At the EA Global conference in California, I was excited to hear more about three EA organizations doing policy work, two of which I hadn't heard of before. Video of all the talks.
Open Philanthropy Project
The Open Philanthropy Project, formerly known as GiveWell Labs, is a joint project of Good Ventures and GiveWell. While GiveWell focuses on recommending giving opportunities with very demonstrated impact, the Open Philanthropy Project explores giving opportunities that have higher risks but higher potential rewards, or that may take a long time to have results.
One of the project's focuses is US policy. Some areas they're looking into include:
At this point they're not asking for more funding and do not expect to recommend specific giving opportunities for individual donors.
Effective Altruism Policy Analytics
This summer, they've been working on policy comments. The US Government has a comment period on new regulations during which anyone can submit comments and suggestions for change to proposed regulations. The government agency in question must respond to each comment, and may change its regulation if it hears suggestions it likes. EA Policy Analytics has been looking for regulations with room for improvement, but which are cheap to implement and aren't controversial, and submitting comments on them. Some of the topics they've addressed include:
- improving compliance with motorcycle helmet laws
- reducing paperwork burden on immigration applicants
- correcting a faulty formula used in funding home weatherization
Because they just started, they've only heard back about one of their suggested changes (their suggestion was not taken). They're moving toward choosing regulations more carefully and putting more time into each comment, but they expect that the benefit of even one successful regulation improvement would be worth a lot of failed attempts. Here's an example of a case where a regulation was changed based on comments.
You can see Matt Gentzel's EA Global talk.
They're not asking for donations at this point.
Center for Global Development
Some examples of projects:
- "Cash on Delivery Aid": proposed a program, currently being piloted by the UK Department for International Development, in which the Ethiopian government is paid a set amount for each student beyond a baseline that completes primary school and takes a grade-10 test. Rather than focusing on "was the money disbursed?" or "how many schools/textbooks/etc. did we buy?" as many aid programs do, this puts the emphasis on results. It respects local autonomy, because the Ethiopian government is free to change its educational system in whatever way it finds best. Results seem to be mixed.
- Popularized advance market commitments for developing vaccines, in which donors make a contract to pay for a successful vaccine if it is developed, providing pharmaceutical companies with financial incentive to develop vaccines. The major success here seems to have been the 2010 pneumonococcal vaccine.

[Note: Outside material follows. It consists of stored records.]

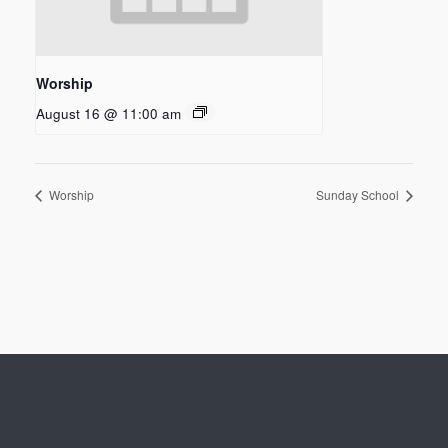
Worship
August 16 @ 11:00 am
Worship
Sunday School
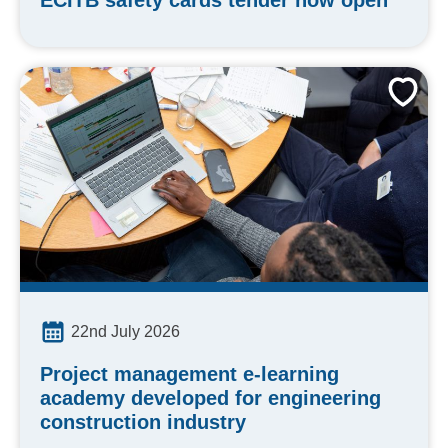
ECITB safety cards tender now open
22nd July 2026
Project management e-learning
academy developed for engineering
construction industry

- After Haiti's 2010 earthquake, one of many voices advocating for increased number of Haitian guestworkers to be admitted to the US. Remittances (money sent home) make up 20% of Haiti's GDP.
It's a lot harder for me to tell what's going on here, since it's a much more established organization with a lot more projects than the above two. Because they've tried more things, they have some failures as well as successes on their record.

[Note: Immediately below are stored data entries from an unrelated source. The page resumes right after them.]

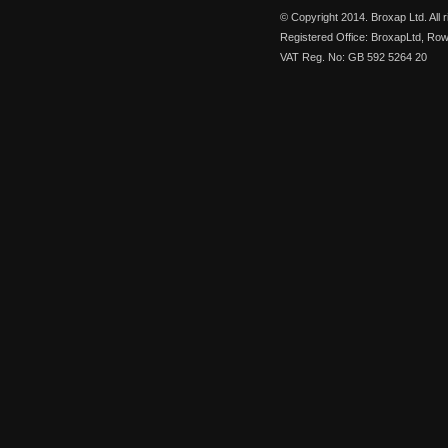
© Copyright 2014. Broxap Ltd. All
Registered Office: BroxapLtd, Ro
VAT Reg. No: GB 592 5264 20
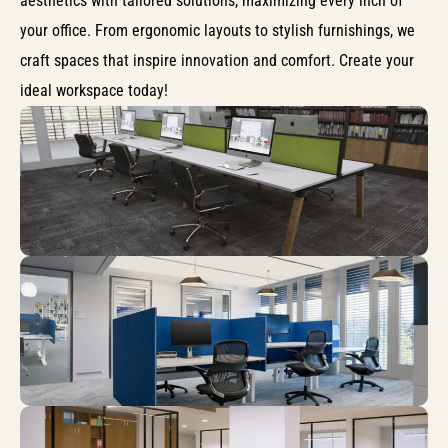
aesthetics with tailored solutions, maximizing every inch of
your office. From ergonomic layouts to stylish furnishings, we
craft spaces that inspire innovation and comfort. Create your
ideal workspace today!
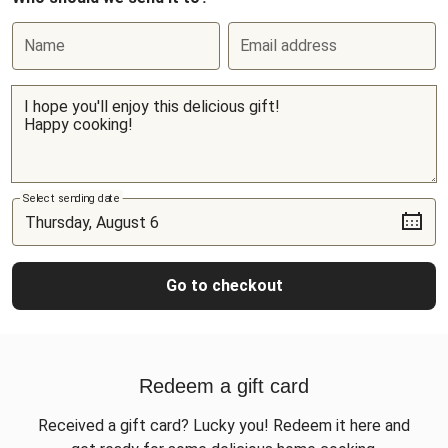
Name
Email address
Select sending date
Go to checkout
Redeem a gift card
Received a gift card? Lucky you! Redeem it here and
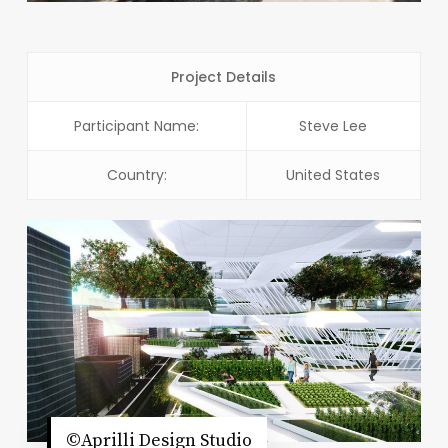
Project Details
Participant Name:
Steve Lee
Country:
United States
©Aprilli Design Studio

As with much policy work, it's hard to tell how much success to credit to any one organization. E.g. if they're one of several actors calling for a particular change that is made, would it have happened anyway without them?
You can see Rajesh Mirchandani's EA Global talk (though it is more about policy change in general than the organization in particular).
Unlike the other two organizations described, CDG is actively taking donations. GiveWell has recommended a grant to them in the past.